• What is expected: Print every line of text in the rows below, word for word and unchanged, and leave out the pictures.

• Listed entries:

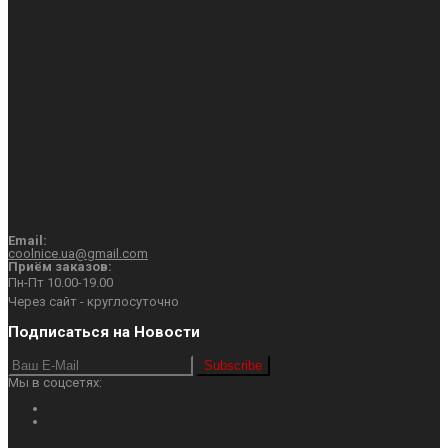
Email:
coolnice.ua@gmail.com
Приём заказов:
Пн-Пт 10.00-19.00
Через сайт - круглосуточно
Подписаться на Новости
Subscribe
Мы в соцсетях:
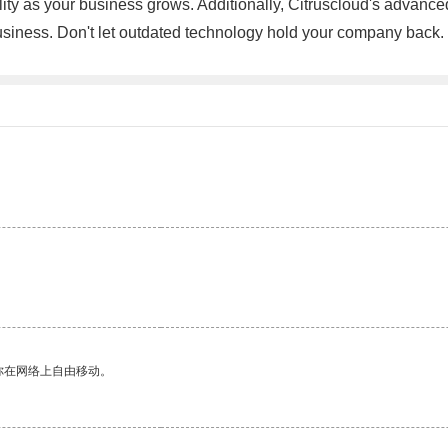
bility as your business grows. Additionally, Citruscloud's advan
usiness. Don't let outdated technology hold your company back.
你在网络上自由移动。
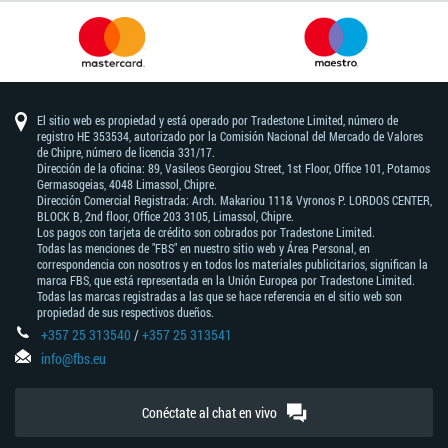
El sitio web es propiedad y está operado por Tradestone Limited, número de
registro HE 353534, autorizado por la Comisión Nacional del Mercado de Valores
de Chipre, número de licencia 331/17.
Dirección de la oficina: 89, Vasileos Georgiou Street, 1st Floor, Office 101, Potamos
Germasogeias, 4048 Limassol, Chipre.
Dirección Comercial Registrada: Arch. Makariou 111& Vyronos Р. LORDOS CENTER,
BLOCK В, 2nd floor, Office 203 3105, Limassol, Chipre.
Los pagos con tarjeta de crédito son cobrados por Tradestone Limited.
Todas las menciones de "FBS" en nuestro sitio web y Área Personal, en
correspondencia con nosotros y en todos los materiales publicitarios, significan la
marca FBS, que está representada en la Unión Europea por Tradestone Limited.
Todas las marcas registradas a las que se hace referencia en el sitio web son
propiedad de sus respectivos dueños.
+357 25 313540
/
+357 25 313541
info@fbs.eu
Conéctate al chat en vivo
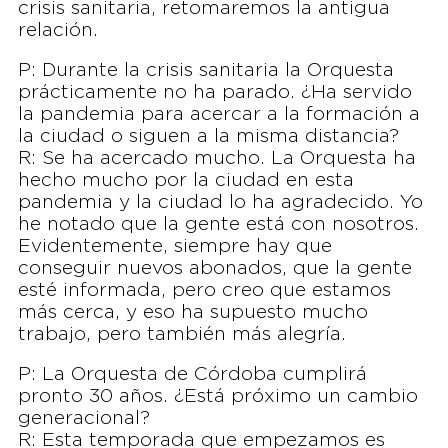
crisis sanitaria, retomaremos la antigua
relación.
P: Durante la crisis sanitaria la Orquesta
prácticamente no ha parado. ¿Ha servido
la pandemia para acercar a la formación a
la ciudad o siguen a la misma distancia?
R: Se ha acercado mucho. La Orquesta ha
hecho mucho por la ciudad en esta
pandemia y la ciudad lo ha agradecido. Yo
he notado que la gente está con nosotros.
Evidentemente, siempre hay que
conseguir nuevos abonados, que la gente
esté informada, pero creo que estamos
más cerca, y eso ha supuesto mucho
trabajo, pero también más alegría.
P: La Orquesta de Córdoba cumplirá
pronto 30 años. ¿Está próximo un cambio
generacional?
R: Esta temporada que empezamos es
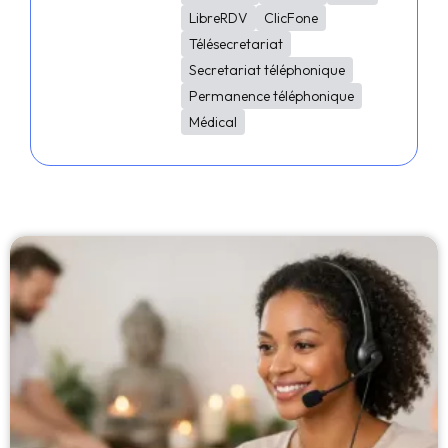
LibreRDV
ClicFone
Télésecretariat
Secretariat téléphonique
Permanence téléphonique
Médical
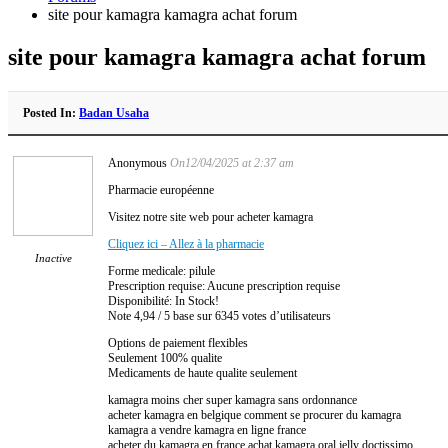
site pour kamagra kamagra achat forum
site pour kamagra kamagra achat forum
Posted In:
Badan Usaha
Anonymous
On12/04/2025 at 2:37 am
Pharmacie européenne
Visitez notre site web pour acheter kamagra
Cliquez ici – Allez à la pharmacie
Inactive
Forme medicale: pilule
Prescription requise: Aucune prescription requise
Disponibilité: In Stock!
Note 4,94 / 5 base sur 6345 votes d’utilisateurs
Options de paiement flexibles
Seulement 100% qualite
Medicaments de haute qualite seulement
kamagra moins cher super kamagra sans ordonnance
acheter kamagra en belgique comment se procurer du kamagra
kamagra a vendre kamagra en ligne france
acheter du kamagra en france achat kamagra oral jelly doctissimo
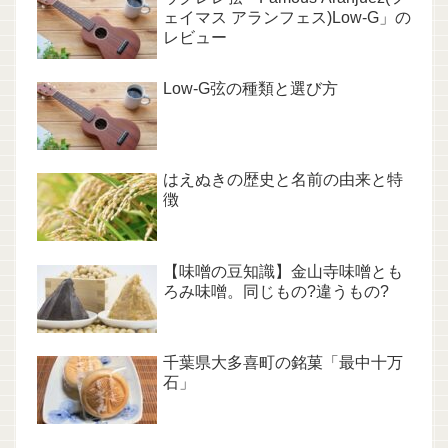
ェイマス アランフェス)Low-G」の
レビュー
Low-G弦の種類と選び方
はえぬきの歴史と名前の由来と特
徴
【味噌の豆知識】金山寺味噌とも
ろみ味噌。同じもの?違うもの?
千葉県大多喜町の銘菓「最中十万
石」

• Result of this exercise:
Email:
coolnice.ua@gmail.com
Приём заказов:
Пн-Пт 10.00-19.00
Через сайт - круглосуточно
Подписаться на Новости
Subscribe
Мы в соцсетях:
bility as your business grows. Additionally, Citruscloud's advan
usiness. Don't let outdated technology hold your company back.
你在网络上自由移动。
El sitio web es propiedad y está operado por Tradestone Limited, número de
registro HE 353534, autorizado por la Comisión Nacional del Mercado de Valores
de Chipre, número de licencia 331/17.
Dirección de la oficina: 89, Vasileos Georgiou Street, 1st Floor, Office 101, Potamos
Germasogeias, 4048 Limassol, Chipre.
Dirección Comercial Registrada: Arch. Makariou 111& Vyronos Р. LORDOS CENTER,
BLOCK В, 2nd floor, Office 203 3105, Limassol, Chipre.
Los pagos con tarjeta de crédito son cobrados por Tradestone Limited.
Todas las menciones de "FBS" en nuestro sitio web y Área Personal, en
correspondencia con nosotros y en todos los materiales publicitarios, significan la
marca FBS, que está representada en la Unión Europea por Tradestone Limited.
Todas las marcas registradas a las que se hace referencia en el sitio web son
propiedad de sus respectivos dueños.
+357 25 313540
/
+357 25 313541
info@fbs.eu
Conéctate al chat en vivo
crisis sanitaria, retomaremos la antigua
relación.
P: Durante la crisis sanitaria la Orquesta
prácticamente no ha parado. ¿Ha servido
la pandemia para acercar a la formación a
la ciudad o siguen a la misma distancia?
R: Se ha acercado mucho. La Orquesta ha
hecho mucho por la ciudad en esta
pandemia y la ciudad lo ha agradecido. Yo
he notado que la gente está con nosotros.
Evidentemente, siempre hay que
conseguir nuevos abonados, que la gente
esté informada, pero creo que estamos
más cerca, y eso ha supuesto mucho
trabajo, pero también más alegría.
P: La Orquesta de Córdoba cumplirá
pronto 30 años. ¿Está próximo un cambio
generacional?
R: Esta temporada que empezamos es
LibreRDV
ClicFone
Télésecretariat
Secretariat téléphonique
Permanence téléphonique
Médical
site pour kamagra kamagra achat forum
site pour kamagra kamagra achat forum
Posted In:
Badan Usaha
Anonymous
On12/04/2025 at 2:37 am
Pharmacie européenne
Visitez notre site web pour acheter kamagra
Cliquez ici – Allez à la pharmacie
Inactive
Forme medicale: pilule
Prescription requise: Aucune prescription requise
Disponibilité: In Stock!
Note 4,94 / 5 base sur 6345 votes d’utilisateurs
Options de paiement flexibles
Seulement 100% qualite
Medicaments de haute qualite seulement
kamagra moins cher super kamagra sans ordonnance
acheter kamagra en belgique comment se procurer du kamagra
kamagra a vendre kamagra en ligne france
acheter du kamagra en france achat kamagra oral jelly doctissimo
ェイマス アランフェス)Low-G」の
レビュー
Low-G弦の種類と選び方
はえぬきの歴史と名前の由来と特
徴
【味噌の豆知識】金山寺味噌とも
ろみ味噌。同じもの?違うもの?
千葉県大多喜町の銘菓「最中十万
石」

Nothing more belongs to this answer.